AI Is Eroding Junior Roles... And Commodification Explains Why

Oxford Internet Institute (OII)
Oxford Internet Institute (OII)Jun 16, 2026

Why It Matters

This dynamic reshapes labor markets by accelerating the substitution of routine work and increasing premiums for expert-AI collaboration, with implications for hiring, training, and inequality across industries. Employers, workers and policymakers must prioritize upskilling and job design to protect wages and capture AI-driven productivity gains.

Summary

A recent LSE study suggests the decline in junior hires predates generative AI, tracing early pulling-back to remote work which limits supervision and makes firms prefer automation. On fully online freelancing platforms like Upwork and Fiverr, generative AI produced mixed effects: some freelancers lost jobs and saw wages fall, while others—especially those who paired AI with specialized expertise—saw demand and pay rise.
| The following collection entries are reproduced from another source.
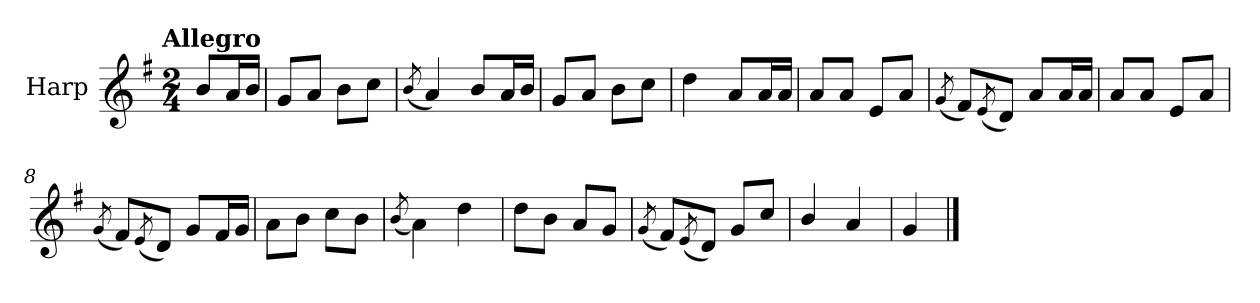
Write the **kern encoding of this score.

**kern
*part1
*staff1
*I"Harp
*I'Hrp.
*clefG2
*k[f#]
!!LO:TX:omd:t=Allegro
*M2/4
*MM144
=
8b/L
16a/L
16b/JJ
=1
8g/L
8a/J
8b\L
8cc\J
=2
(<8qb/
4a/)
8b/L
16a/L
16b/JJ
!!LO:LB:g=z
=3
8g/L
8a/J
8b\L
8cc\J
=4
4dd\
8a/L
16a/L
16a/JJ
=5
8a/L
8a/J
8e/L
8a/J
=6
(<8qg/
8f#/L)
(<8qe/
8d/J)
8a/L
16a/L
16a/JJ
!!LO:LB:g=z
=7
8a/L
8a/J
8e/L
8a/J
=8
(<8qg/
8f#/L)
(<8qe/
8d/J)
8g/L
16f#/L
16g/JJ
=9
8a\L
8b\J
8cc\L
8b\J
=10
(<8qb/
4a\)
4dd\
!!LO:LB:g=z
=11
8dd\L
8b\J
8a/L
8g/J
=12
(<8qg/
8f#/L)
(<8qe/
8d/J)
8g/L
8cc/J
=13
4b/
4a/
=14
4g/
==
*-
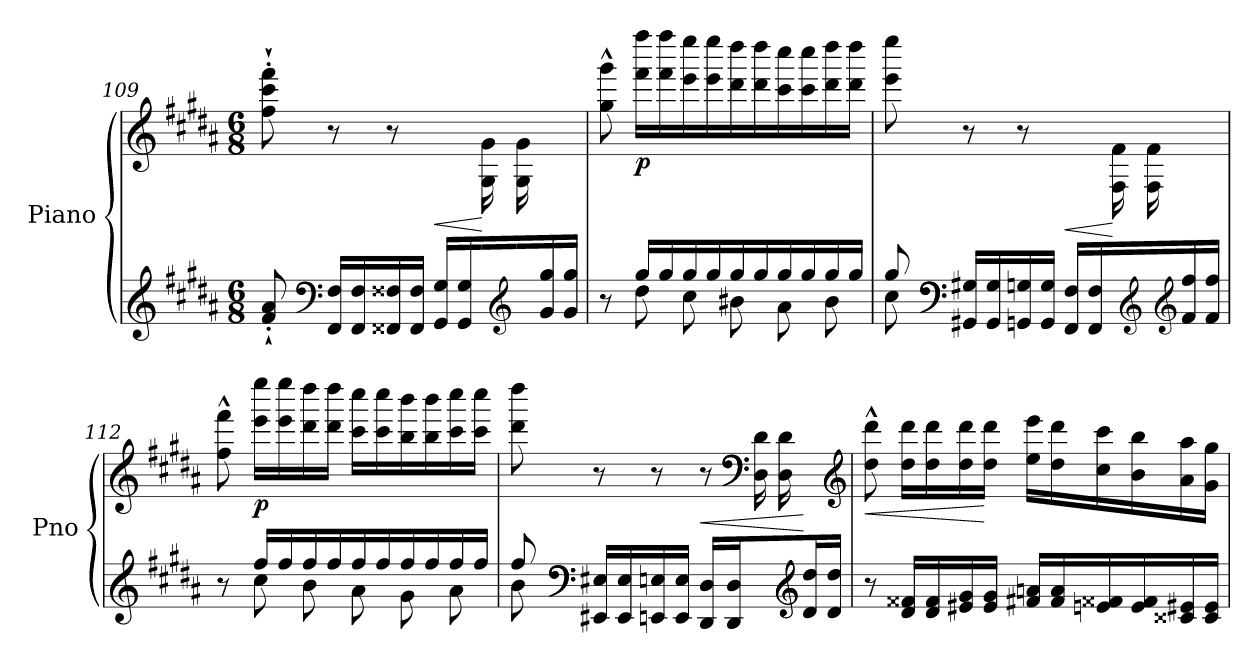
**kern	**kern	**dynam
*part1	*part1	*part1
*staff2	*staff1	*staff1/2
*I"Piano	*	*
*I'Pno	*	*
!!LO:LB:g=z
*clefG2	*clefG2	*
*k[f#c#g#d#a#]	*k[f#c#g#d#a#]	*
*B:	*B:	*
*M6/8	*M6/8	*
=109	=109	=109
*	*^	*
8f#/`' 8a#/`'	8ff#\`' 8ccc#\`' 8fff#\`'	2ryy	.
*clefF4	*	*	*
16FF#/ 16F#/LL	8r	.	.
16FF#/ 16F#/	.	.	.
16FF##X/ 16F##X/	8r	.	.
16FF##/ 16F##/JJ	.	.	.
!	!	!	!LO:HP:b
16GG#/ 16G#/LL	8ryy	.	<
16GG#/ 16G#/	.	.	.
16ryy	4ryy	16G#\ 16g#\	[
*clefG2	*	*	*
16ryy	.	16G#\ 16g#\	.
16g#/ 16gg#/	.	8ryy	.
16g#/ 16gg#/JJ	.	.	.
*	*v	*v	*
=110	=110	=110
*^	*	*
8r	8ryy	8gg#\^^ 8ggg#\^^	.
!	!	!	!LO:DY:b
16gg#/LL	8dd#\	16fff#\ 16ffff#\LL	p
16gg#/	.	16fff#\ 16ffff#\	.
16gg#/	8cc#\	16eee\ 16eeee\	.
16gg#/	.	16eee\ 16eeee\	.
16gg#/	8b#X\	16ddd#\ 16dddd#\	.
16gg#/	.	16ddd#\ 16dddd#\	.
16gg#/	8a#\	16ccc#\ 16cccc#\	.
16gg#/	.	16ccc#\ 16cccc#\	.
16gg#/	8b#\	16ddd#\ 16dddd#\	.
16gg#/JJ	.	16ddd#\ 16dddd#\JJ	.
=111	=111	=111	=111
*	*	*^	*
8gg#/	8cc#\	8eee\ 8eeee\	2ryy	.
*clefF4	*	*	*	*
16GG#X/ 16G#X/LL	2ryy	8r	.	.
16GG#/ 16G#/	.	.	.	.
16GGn/ 16Gn/	.	8r	.	.
16GG/ 16G/JJ	.	.	.	.
!	!	!	!	!LO:HP:b
16FF#/ 16F#/LL	.	8ryy	.	<
16FF#/ 16F#/	.	.	.	.
8ryy	.	4ryy	16F#\ 16f#\	[
*clefG2	*	*	*	*
.	.	.	16F#\ 16f#\	.
16f#/ 16ff#/	8ryy	.	8ryy	.
16f#/ 16ff#/JJ	.	.	.	.
*	*	*v	*v	*
!!LO:LB:g=z
=112	=112	=112	=112
8r	8ryy	8ff#\^^ 8fff#\^^	.
!	!	!	!LO:DY:b
16ff#/LL	8cc#\	16eee\ 16eeee\LL	p
16ff#/	.	16eee\ 16eeee\	.
16ff#/	8b\	16ddd#\ 16dddd#\	.
16ff#/	.	16ddd#\ 16dddd#\JJ	.
16ff#/	8a#\	16ccc#\ 16cccc#\LL	.
16ff#/	.	16ccc#\ 16cccc#\	.
16ff#/	8g#\	16bb\ 16bbb\	.
16ff#/	.	16bb\ 16bbb\	.
16ff#/	8a#\	16ccc#\ 16cccc#\	.
16ff#/JJ	.	16ccc#\ 16cccc#\JJ	.
=113	=113	=113	=113
*	*	*^	*
8ff#/	8b\	8ddd#\ 8dddd#\	2ryy	.
*clefF4	*	*	*	*
16EE#X/ 16E#X/LL	2ryy	8r	.	.
16EE#/ 16E#/	.	.	.	.
16EEn/ 16En/	.	8r	.	.
16EE/ 16E/JJ	.	.	.	.
!	!	!	!	!LO:HP:b
16DD#/ 16D#/LL	.	8r	.	<
16DD#/ 16D#/	.	.	.	.
*	*	*clefF4	*	*
8ryy	.	8ryy	16D#\ 16d#\	.
.	.	.	16D#\ 16d#\	.
*clefG2	*	*	*	*
16d#/ 16dd#/	8ryy	8ryy	8ryy	[
16d#/ 16dd#/JJ	.	.	.	.
*v	*v	*	*	*
*	*v	*v	*
*	*clefG2	*
=114	=114	=114
!	!	!LO:HP:b
8r	8dd#\^^ 8ddd#\^^	<
16d#/ 16f##X/LL	16dd#\ 16ddd#\LL	.
16d#/ 16f##/	16dd#\ 16ddd#\	.
16e#X/ 16g#/	16dd#\ 16ddd#\	.
16e#/ 16g#/JJ	16dd#\ 16ddd#\JJ	[
16f#X/ 16an/LL	16ee\ 16eee\LL	.
16f#/ 16a/	16dd#\ 16ddd#\	.
16en/ 16f##X/	16cc#\ 16ccc#\	.
16e/ 16f##/	16b\ 16bb\	.
16c##X/ 16e#X/	16a#\ 16aa#\	.
16c##/ 16e#/JJ	16g#\ 16gg#\JJ	.
=	=	=
*-	*-	*-
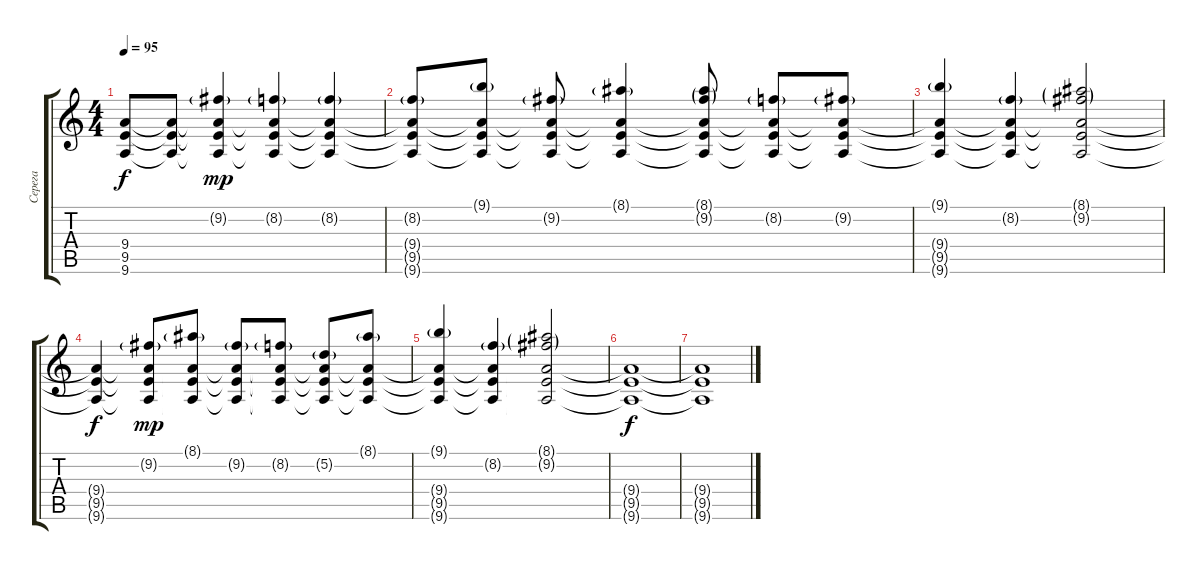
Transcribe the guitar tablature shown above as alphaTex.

\track ("Серега" "Серега") {instrument distortionguitar}
\staff {score tabs}
\tuning (D4 A3 F3 C3 G2 C2) {hide}
\ts (4 4)
\tempo 95
\clef g2
\ks c
(9.4{t} 9.5{t} 9.6{t}).8{dy f} (9.4{t} 9.5{t} 9.6{t}).8{instrument musicbox} (9.2{g} 9.4{t} 9.5{t} 9.6{t}).4{dy mp} (8.2{g} 9.4{t} 9.5{t} 9.6{t}).4 (8.2{g} 9.4{t} 9.5{t} 9.6{t}).4 |
(8.2{g} 9.4{t} 9.5{t} 9.6{t}).8{volume 12} (9.1{g} 9.4{t} 9.5{t} 9.6{t}).8 (9.2{g} 9.4{t} 9.5{t} 9.6{t}).8 (8.1{g} 9.4{t} 9.5{t} 9.6{t}).4 (8.1{g} 9.2{g} 9.4{t} 9.5{t} 9.6{t}).8 (8.2{g} 9.4{t} 9.5{t} 9.6{t}).8 (9.2{g} 9.4{t} 9.5{t} 9.6{t}).8 |
(9.1{g} 9.4{t} 9.5{t} 9.6{t}).4{volume 0} (8.2{g} 9.4{t} 9.5{t} 9.6{t}).4 (8.1{g} 9.2{g} 9.4{t} 9.5{t} 9.6{t}).2 |
(9.4{t} 9.5{t} 9.6{t}).4{dy f} (9.2{g} 9.4{t} 9.5{t} 9.6{t}).8{dy mp} (8.1{g} 9.4{t} 9.5{t} 9.6{t}).8 (9.2{g} 9.4{t} 9.5{t} 9.6{t}).8 (8.2{g} 9.4{t} 9.5{t} 9.6{t}).8 (5.2{g} 9.4{t} 9.5{t} 9.6{t}).8 (8.1{g} 9.4{t} 9.5{t} 9.6{t}).8 |
(9.1{g} 9.4{t} 9.5{t} 9.6{t}).4 (8.2{g} 9.4{t} 9.5{t} 9.6{t}).4 (8.1{g} 9.2{g} 9.4{t} 9.5{t} 9.6{t}).2 |
(9.4{t} 9.5{t} 9.6{t}).1{dy f} |
(9.4{t} 9.5{t} 9.6{t}).1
The speaker argues commodification explains the divergence: routine, easily packaged tasks are most exposed to AI substitution, whereas expert work that can leverage AI as a tool becomes more valuable. The policy and business prescription is to move workers away from commodifiable tasks and toward expert roles that complement AI.

Original Description

The OII's Dr Fabian Stephany reflects on a recent LSE study that explored the relationship between remote work and AI automation pressure on specific job roles. Dr Stephany adds insights from his own work, arguing that the more commodifiable your work is, the more likely you will be competing with AI. On the flip side, for experts working in lockstep with AI and prioritising delivering their unique expertise, work quality and wages are likely to increase.